Or "The Repurposing Of Marilyn Monroe's Image In Attempt To Control The Perception Surrounding A Train Wreck We Caused."

Lindsay Lohan is not Marilyn Monroe. That's not to say they don't have some similarities. Monroe was hated by many a director (Billy Wilder, who was responsible for her most successful films, famously despised her). She was self-destructive. She was beautiful. But she lived at a time when the American people didn't want to know what stars looked like without their makeup. We liked the makeup. The makeup was kind of the point.

Now we don't romanticize our heroes. Or we do, but only long enough so that when we discover their truth, we can beat our chests and wail about how we were deceived. How that cute, talented red-head who starred in that movie we all loved, was somehow lying to us the whole time. Monroe never faced that. When we finally did have the curtain pulled back, after her death, we saw her life for what it was, a tragedy. Not just that she had died young, though that certainly was tragic, but the real tragedy was that the beautiful woman whom everyone loved, had been in pain for so long. We didn't feel like she had lied, we felt like we hadn't asked the right questions. It was our fault. It reflected poorly on us.

This isn't to say that Monroe enjoyed a freedom from the press, but Hollywood was different then. Celebrities could talk to a reporter and then go on their way. They were allowed private lives that wouldn't wind up in the papers. Now, we don't allow stars the dignity of private pain. And by tearing away not just the curtain, but the entire proscenium arch, we force ourselves into their personal narratives. We become their co-stars. Their investigators.

Lindsay Lohan hasn't starred in a major movie since 2007's "I Know Who Killed Me," but she's never been more visible than she has been in the last 4 years. During that time she's battled addiction repeatedly, yet never once have we stepped back to give her the privacy to battle her demons. In fact stories would leak from inside rehab facilities! At a time when most people get privacy, we actually dove deeper. "Who is Lindsay hanging out with? Was she drinking the other night? Don't her teeth look fucked up? That's probably from the drugs." How can we look at her with judgment and yet no feeling of shame or culpability? Who among us knows how we would react to such scrutiny? It's Heisenberg's Uncertainty Principle sprinkled with cocaine.

So sure those photos are photoshopped. And sure her doing the shoot was a desperate cash grab, but when looking at the photos, try to remember that we did something to put her here. And though Lindsay is definitely not Marilyn Monroe, can you blame her for wishing she was? At least then we might leave her alone.

→ RECORD SET
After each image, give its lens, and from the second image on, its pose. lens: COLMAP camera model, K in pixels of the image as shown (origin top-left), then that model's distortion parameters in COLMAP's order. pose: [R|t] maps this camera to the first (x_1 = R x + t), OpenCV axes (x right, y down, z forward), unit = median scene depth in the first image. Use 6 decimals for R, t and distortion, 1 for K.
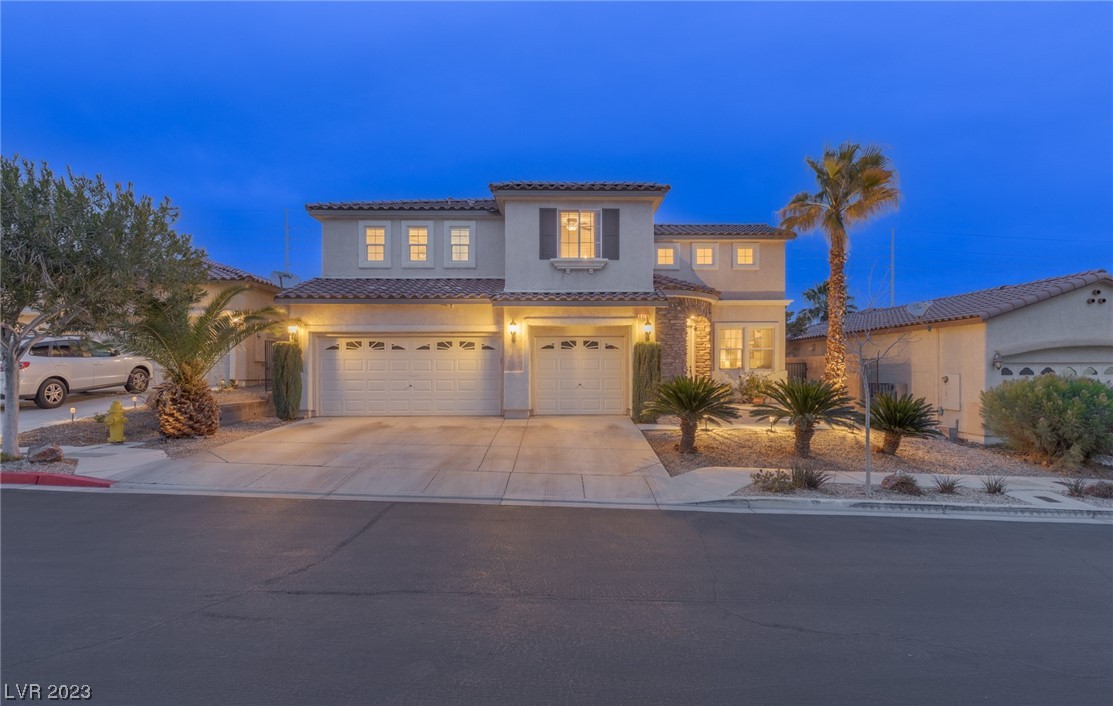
lens RADIAL K [[606.1, 0, 555.3], [0, 606.1, 360.8], [0, 0, 1]] dist [-0.005326, -0.000514]
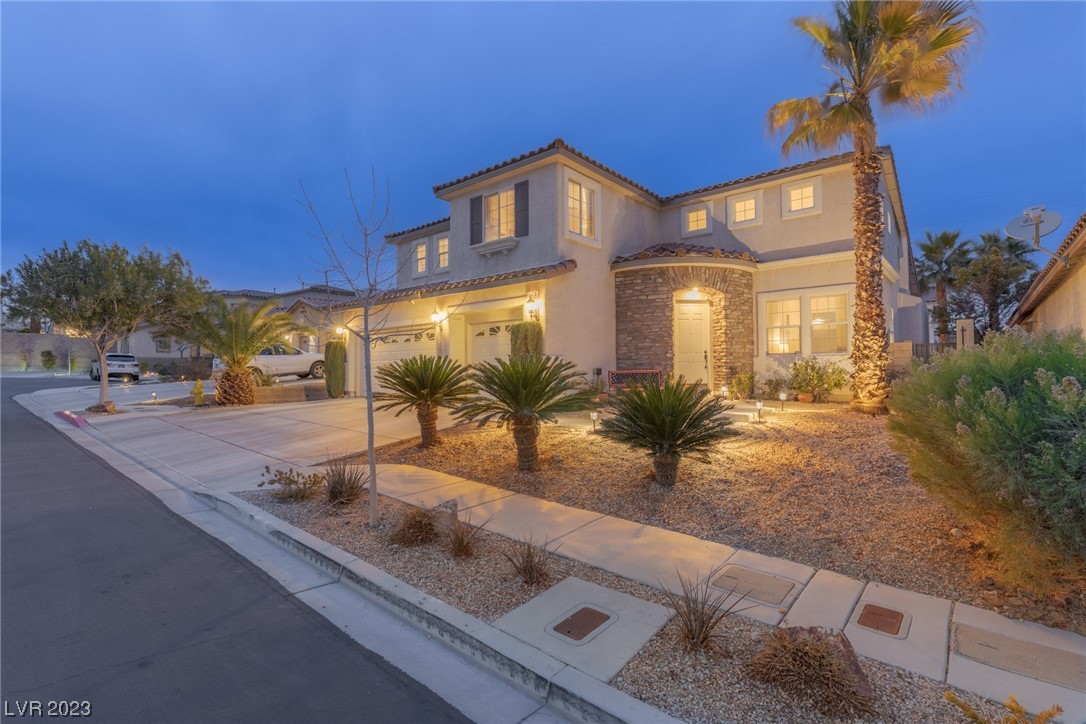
lens RADIAL K [[499.5, 0, 541.7], [0, 499.5, 358.4], [0, 0, 1]] dist [0.001423, 0.000077]
pose [[0.755317, -0.018835, -0.655089, 0.604016], [0.013629, 0.999822, -0.013033, 0.029597], [0.655218, 0.000916, 0.755440, 0.443050]]
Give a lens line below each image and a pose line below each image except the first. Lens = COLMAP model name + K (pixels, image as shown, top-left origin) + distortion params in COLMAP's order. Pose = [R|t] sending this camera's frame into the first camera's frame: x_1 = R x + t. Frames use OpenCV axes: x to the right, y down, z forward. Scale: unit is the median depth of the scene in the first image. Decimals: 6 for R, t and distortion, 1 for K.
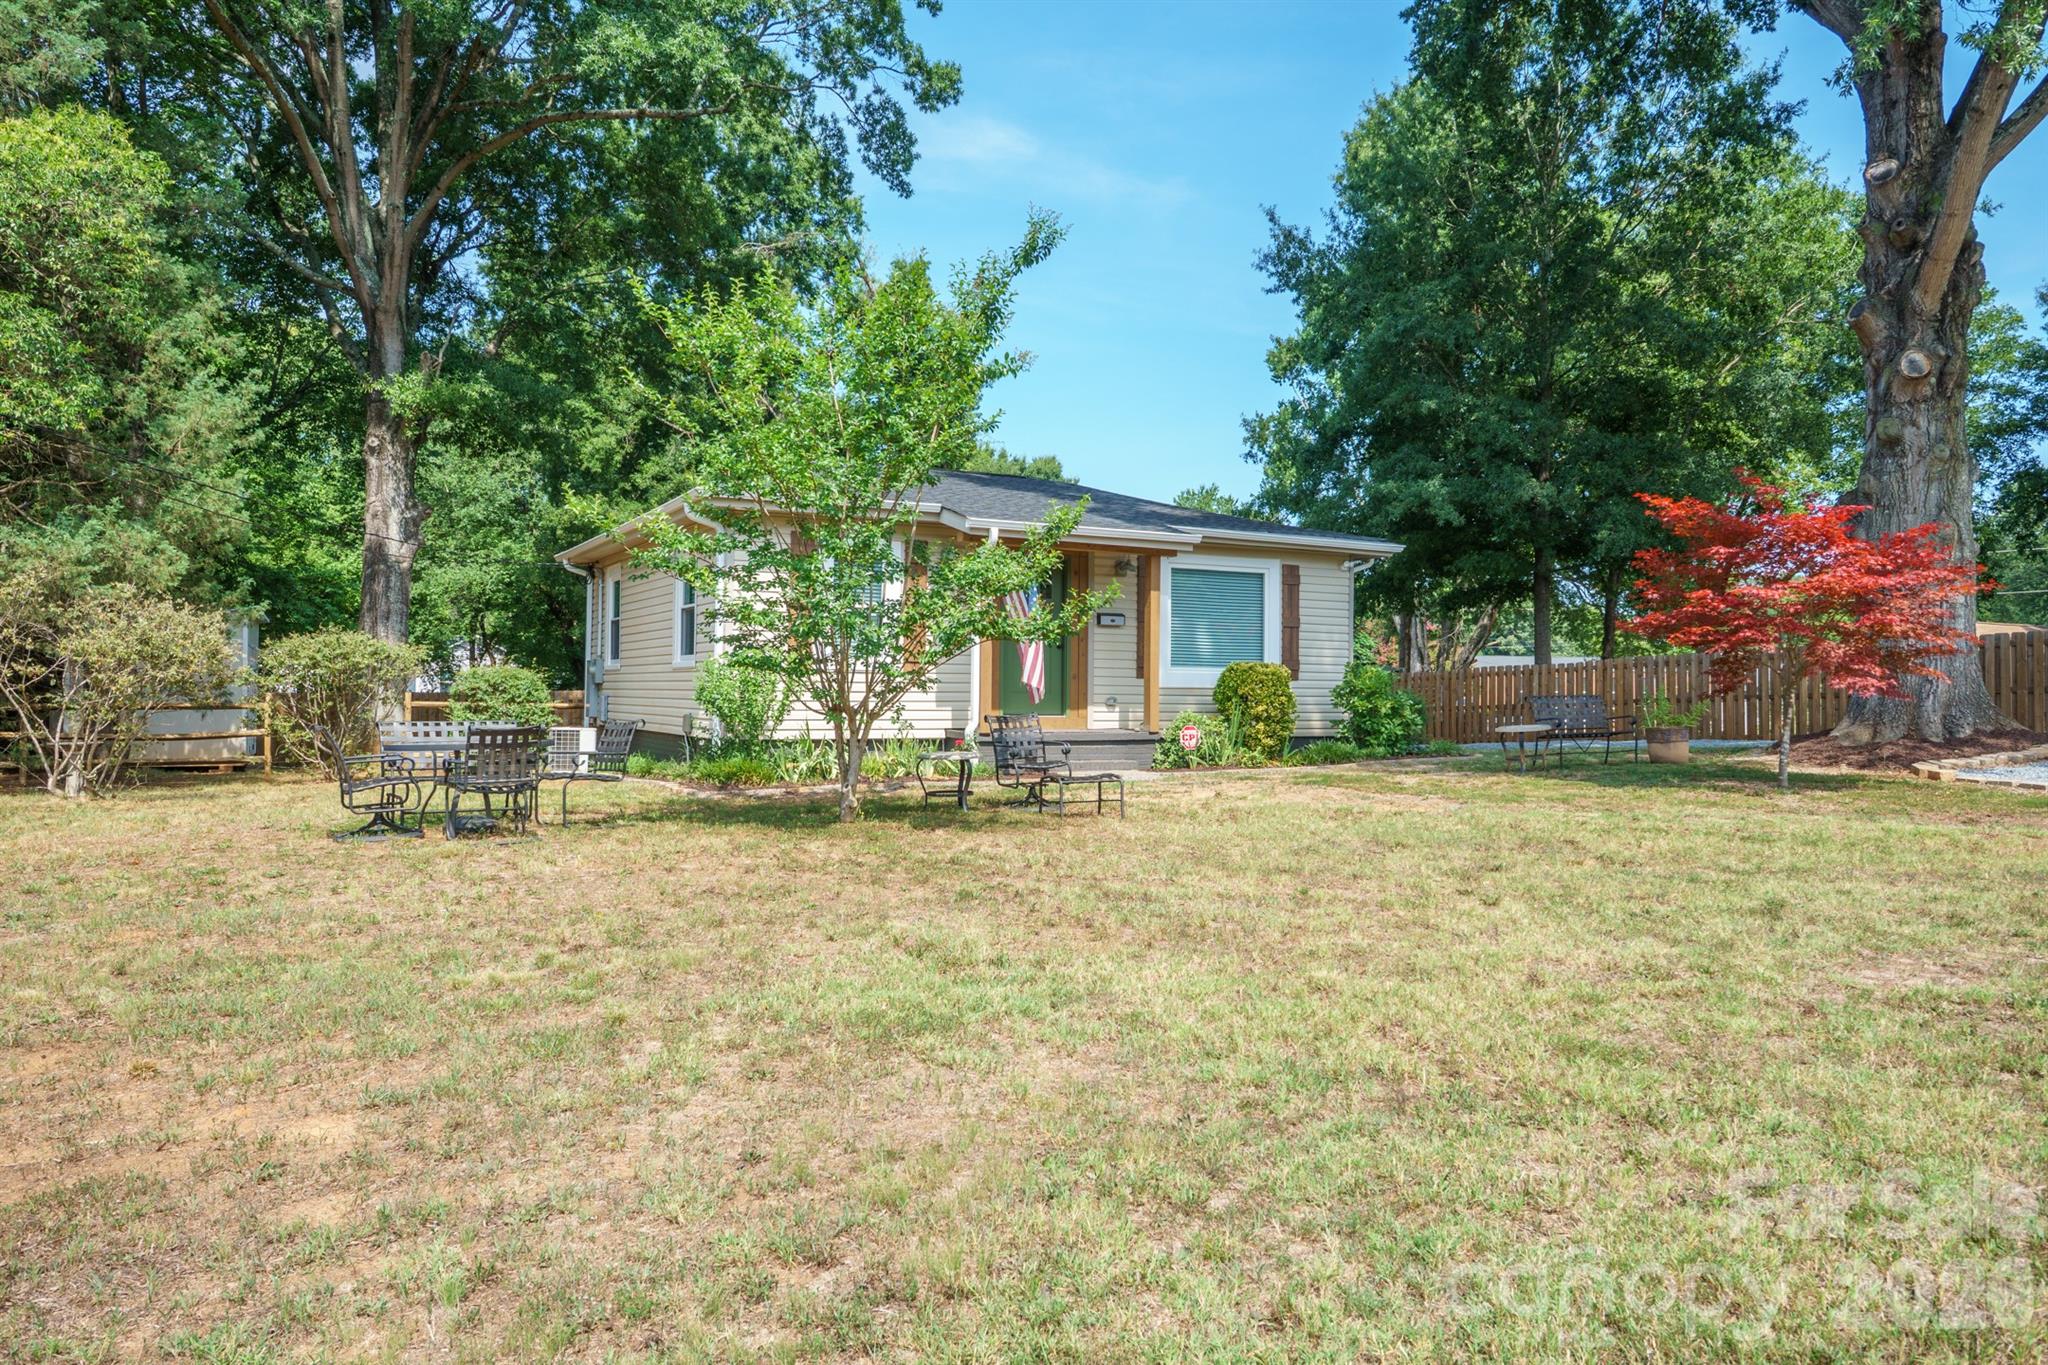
lens RADIAL K [[1453.7, 0, 1023.9], [0, 1453.7, 692.1], [0, 0, 1]] dist [0.001502, 0.000033]
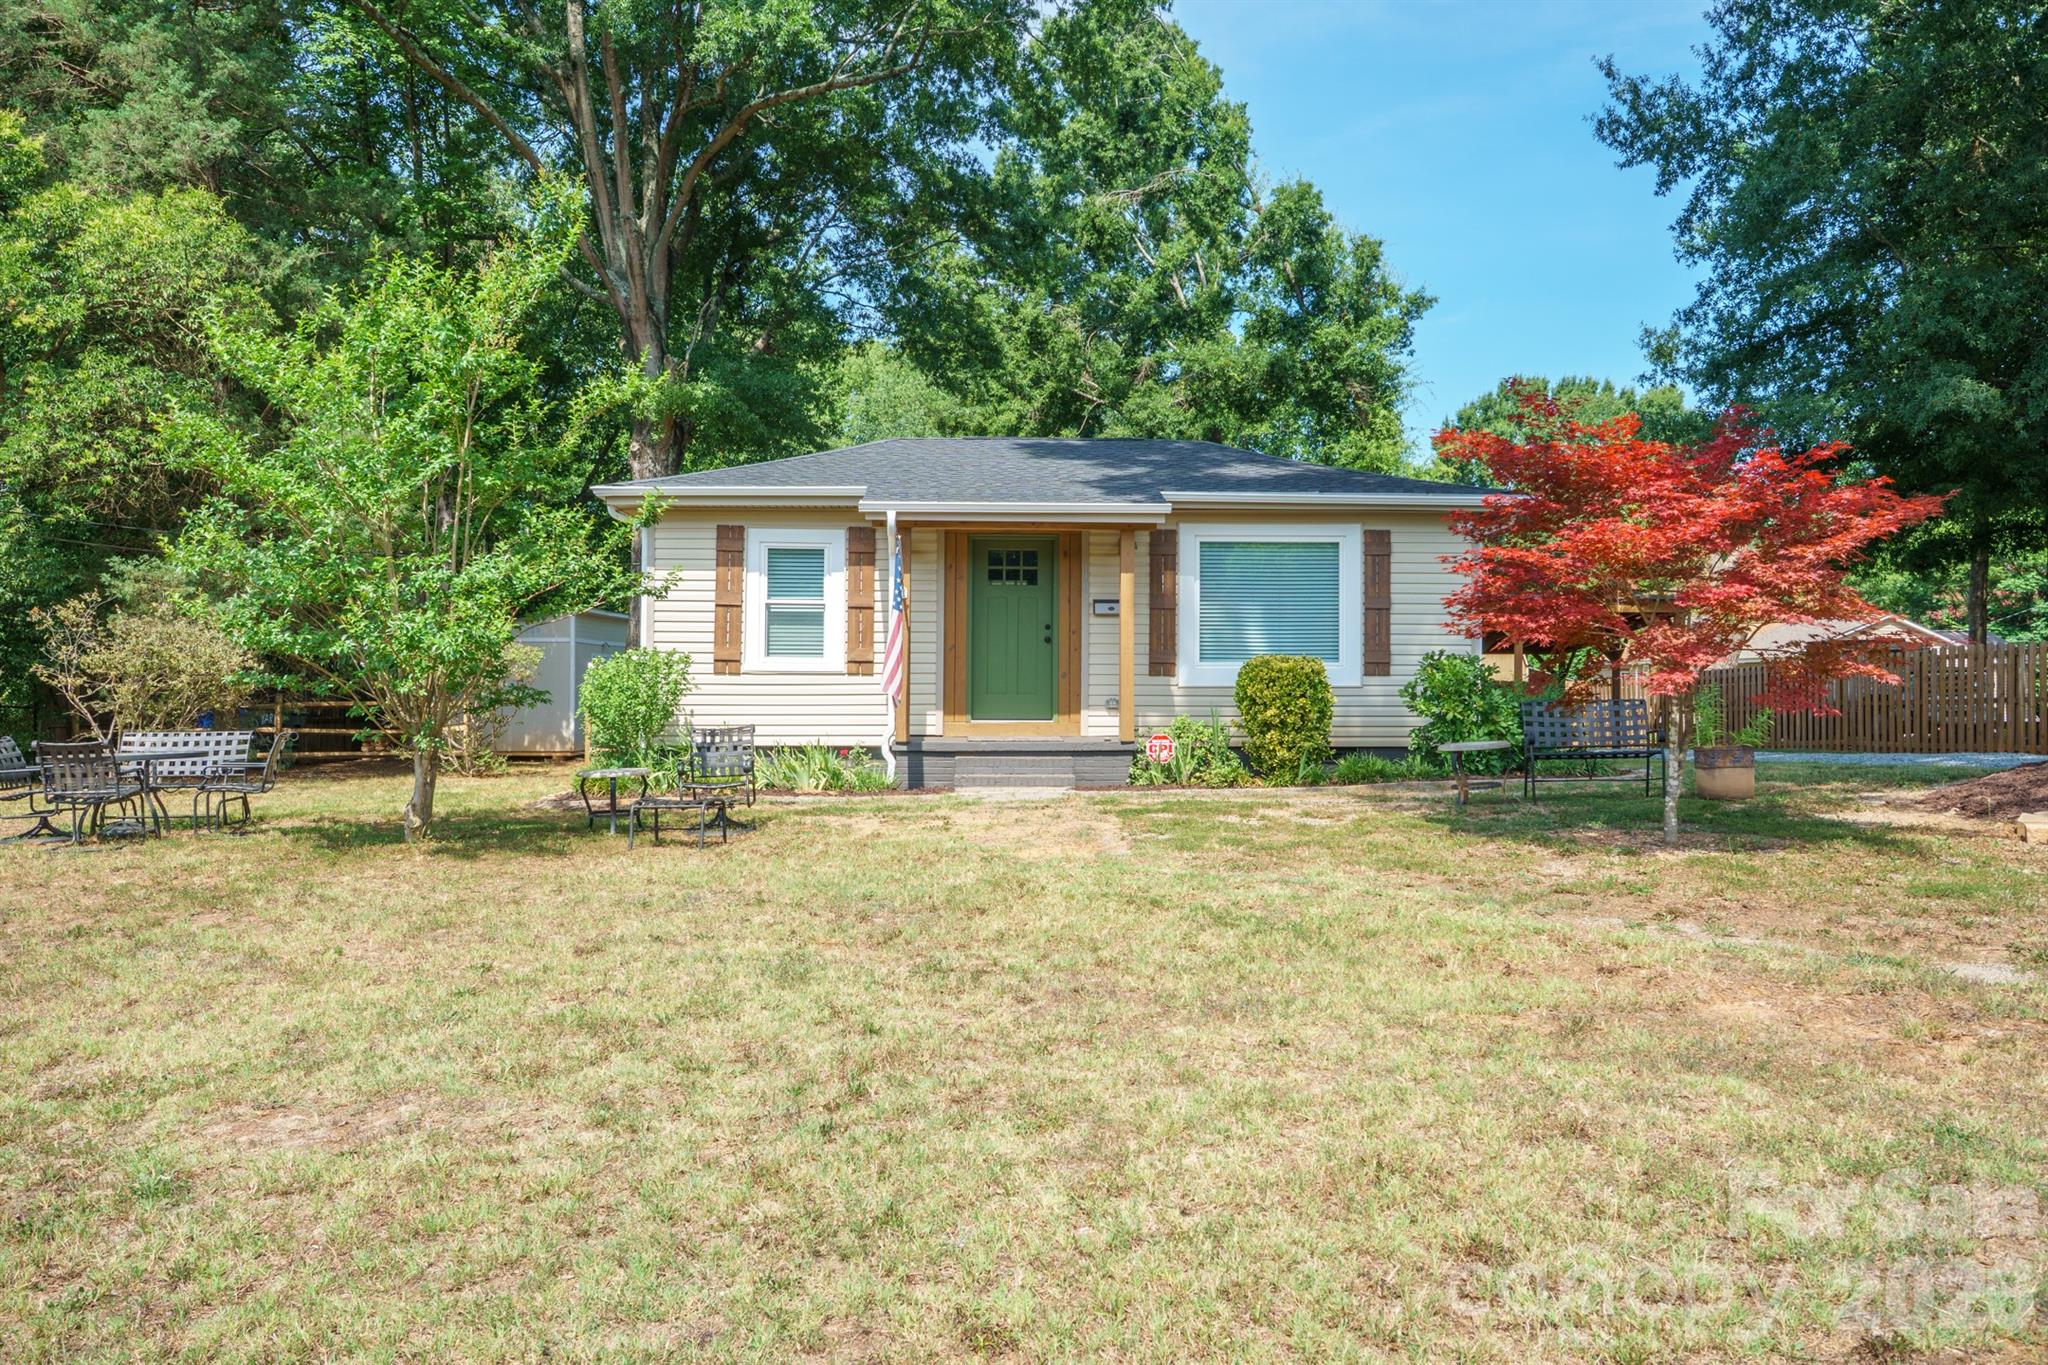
lens RADIAL K [[1616.0, 0, 1023.7], [0, 1616.0, 676.3], [0, 0, 1]] dist [0.009951, 0.004175]
pose [[0.893325, -0.006884, -0.449358, 0.425153], [0.007830, 0.999969, 0.000247, -0.010134], [0.449343, -0.003739, 0.893352, 0.133426]]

→ PROBLEM REQUIREMENTS
Rewrite the passage of the essay on Lindsay Lohan and Marilyn Monroe from "This isn't to" to "co-stars. Their investigators.", swapping "Hollywood" for "the movie business".

→ REPLY
This isn't to say that Monroe enjoyed a freedom from the press, but the movie business was different then. Celebrities could talk to a reporter and then go on their way. They were allowed private lives that wouldn't wind up in the papers. Now, we don't allow stars the dignity of private pain. And by tearing away not just the curtain, but the entire proscenium arch, we force ourselves into their personal narratives. We become their co-stars. Their investigators.